Fast casual restaurant stocks like Chipotle (CMG) have been the darlings of Wall Street analysts. They are awarded the biggest multiples and supposedly have the best growth prospects.
Unfortunately, the numbers don’t bear this out.
Hedgeye Restaurants analyst Howard Penney explains why in this excerpt from The Macro Show. “Fast casual is supposed to be the godsend of the restaurant industry,” Penney says. “This is the category Chipotle competes in and it’s actually doing the worst of every category in the restaurant space.”
Looking at industry segments broken down by the percentage of individual brands generating positive sales growth reveals some interesting findings.
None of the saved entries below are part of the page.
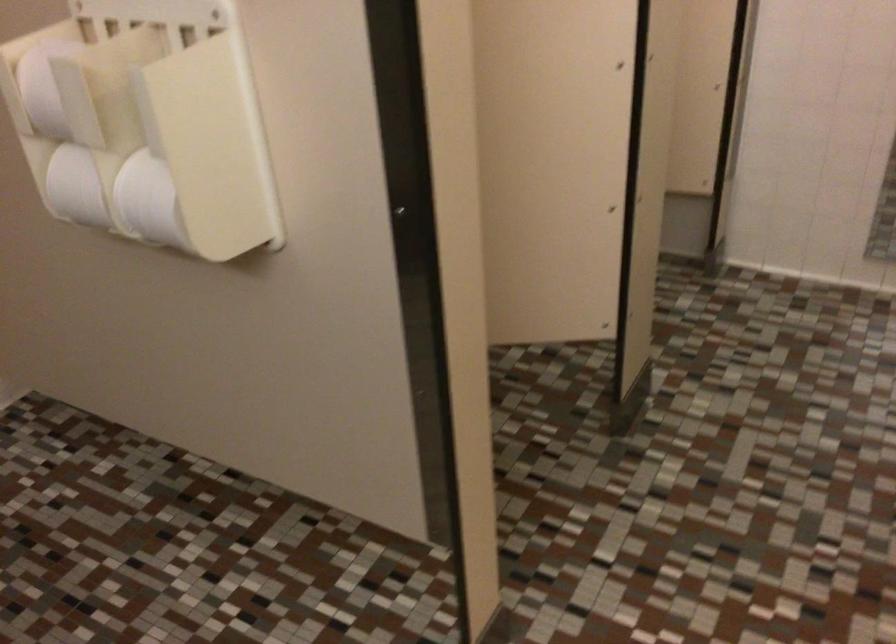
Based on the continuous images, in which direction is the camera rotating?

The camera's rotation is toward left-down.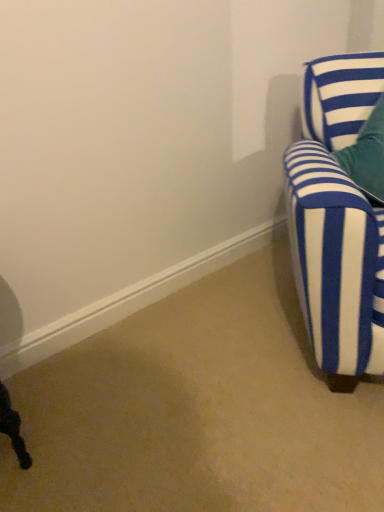
At what (x,y) coordinates should I click in order to perform the action: click on blue and white striped fabric chair at right. Please return your answer as a coordinate pair (x, y). Looking at the image, I should click on (337, 221).

This screenshot has width=384, height=512. Describe the element at coordinates (337, 221) in the screenshot. I see `blue and white striped fabric chair at right` at that location.

The width and height of the screenshot is (384, 512). Find the location of `blue and white striped fabric chair at right`. blue and white striped fabric chair at right is located at coordinates (337, 221).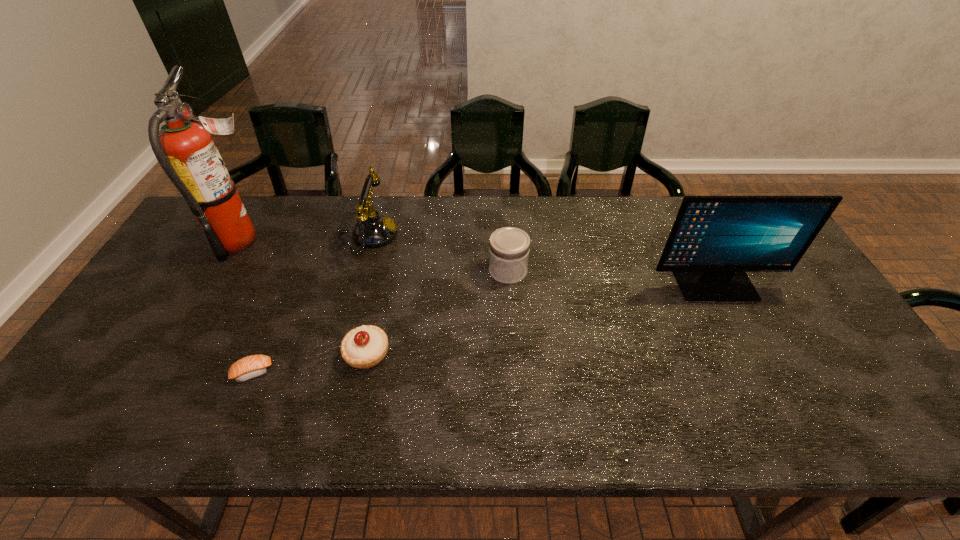
Locate an element on the screen. The height and width of the screenshot is (540, 960). object that is at the far left corner is located at coordinates (184, 148).

The height and width of the screenshot is (540, 960). What are the coordinates of `blank space at the far edge of the desktop` in the screenshot? It's located at (310, 225).

Identify the location of blank area at the near edge. (217, 427).

The height and width of the screenshot is (540, 960). Find the location of `vacant region at the left edge of the desktop`. vacant region at the left edge of the desktop is located at coordinates (179, 265).

Where is `free space at the right edge of the desktop`? This screenshot has height=540, width=960. free space at the right edge of the desktop is located at coordinates (787, 330).

I want to click on unoccupied area between the telephone and the leftmost object, so click(x=305, y=238).

The width and height of the screenshot is (960, 540). Identify the location of vacant area that lies between the monitor and the fourth tallest object. (612, 278).

Where is `free space between the shortest object and the second shortest object`? free space between the shortest object and the second shortest object is located at coordinates (310, 363).

The image size is (960, 540). I want to click on unoccupied position between the jar and the pastry, so click(x=438, y=312).

Locate an element on the screen. vacant space in between the second tallest object and the pastry is located at coordinates (541, 319).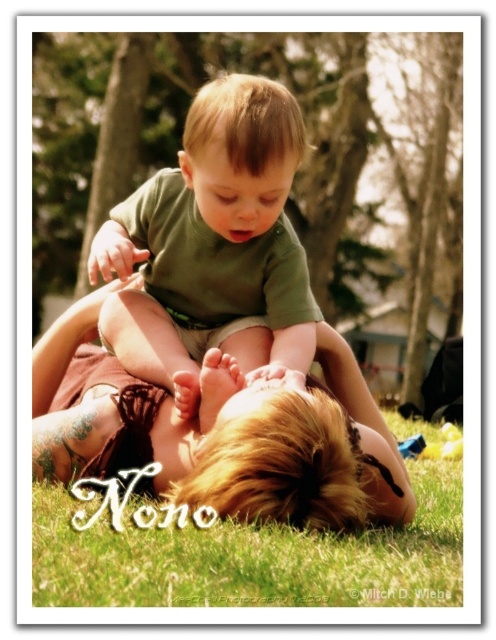
Question: Does brown leather boots at lower center have a greater width compared to green matte shirt at center?

Choices:
 (A) yes
 (B) no

Answer: (A)

Question: Which point is closer to the camera?

Choices:
 (A) (417, 529)
 (B) (117, 442)

Answer: (B)

Question: Is brown leather boots at lower center thinner than green matte shirt at center?

Choices:
 (A) no
 (B) yes

Answer: (A)

Question: Does brown leather boots at lower center have a lesser width compared to green matte shirt at center?

Choices:
 (A) yes
 (B) no

Answer: (B)

Question: Among these points, which one is nearest to the camera?

Choices:
 (A) (236, 308)
 (B) (125, 534)
 (C) (62, 332)

Answer: (B)

Question: Which point is farther from the camera taking this photo?

Choices:
 (A) (175, 544)
 (B) (378, 486)
 (C) (224, 148)

Answer: (B)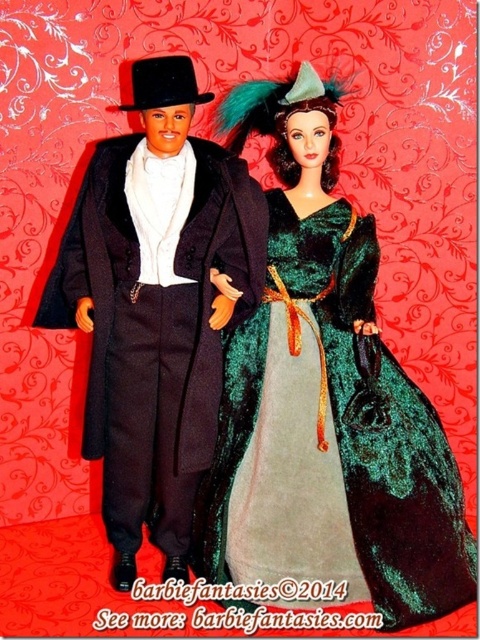
You are a photographer setting up a shot of the two dolls. You want to focus on the point that is closer to the camera. Which point should you choose between point [203,563] and point [97,374]?

Point [97,374] is closer to the camera than point [203,563], so you should choose point [97,374] to focus on.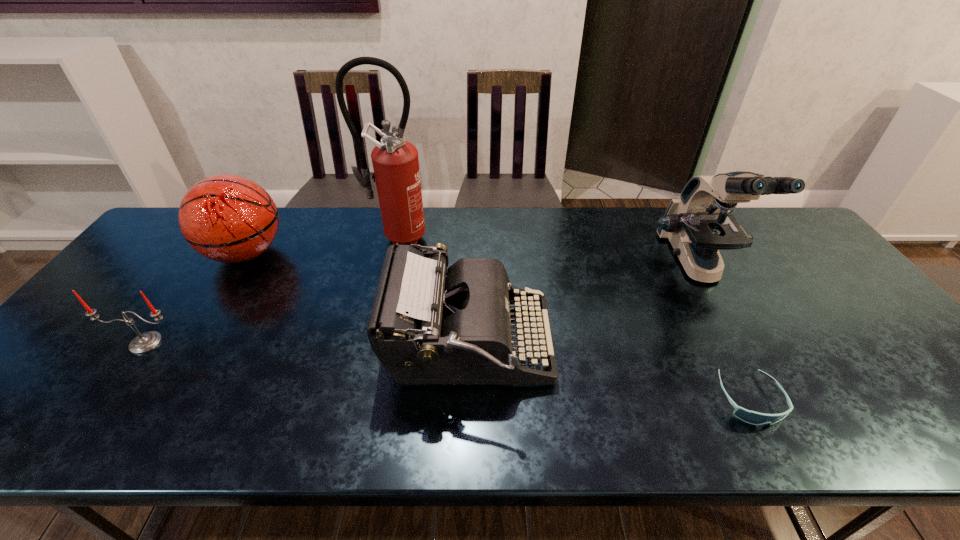
You are a GUI agent. You are given a task and a screenshot of the screen. Output one action in this format:
    pyautogui.click(x=<x>, y=<y>)
    Task: Click on the free location located 0.180m on the front-facing side of the candle
    This screenshot has width=960, height=540.
    Given the screenshot: What is the action you would take?
    pyautogui.click(x=88, y=423)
- Fast Casual is the worst-performing segment with just 23% of brands generating positive sales growth
- Quick Service is the top-performer, at 78% positive sales growth
“Clearly, I see a share shift moving from Fast Casual to Quick Service and this is a function of a slower economy,” Penney says. Quick service is a cheaper price point, with an average check of $6 versus $10 for fast casual. “It highlights one of the reasons why I’m negative on Chipotle,” he says. “I find it strange that someone would make a billion dollar investment into a category that is not as competitive as it once was.”
Just one of many reasons why Penney sees “significant downside” in Chipotle.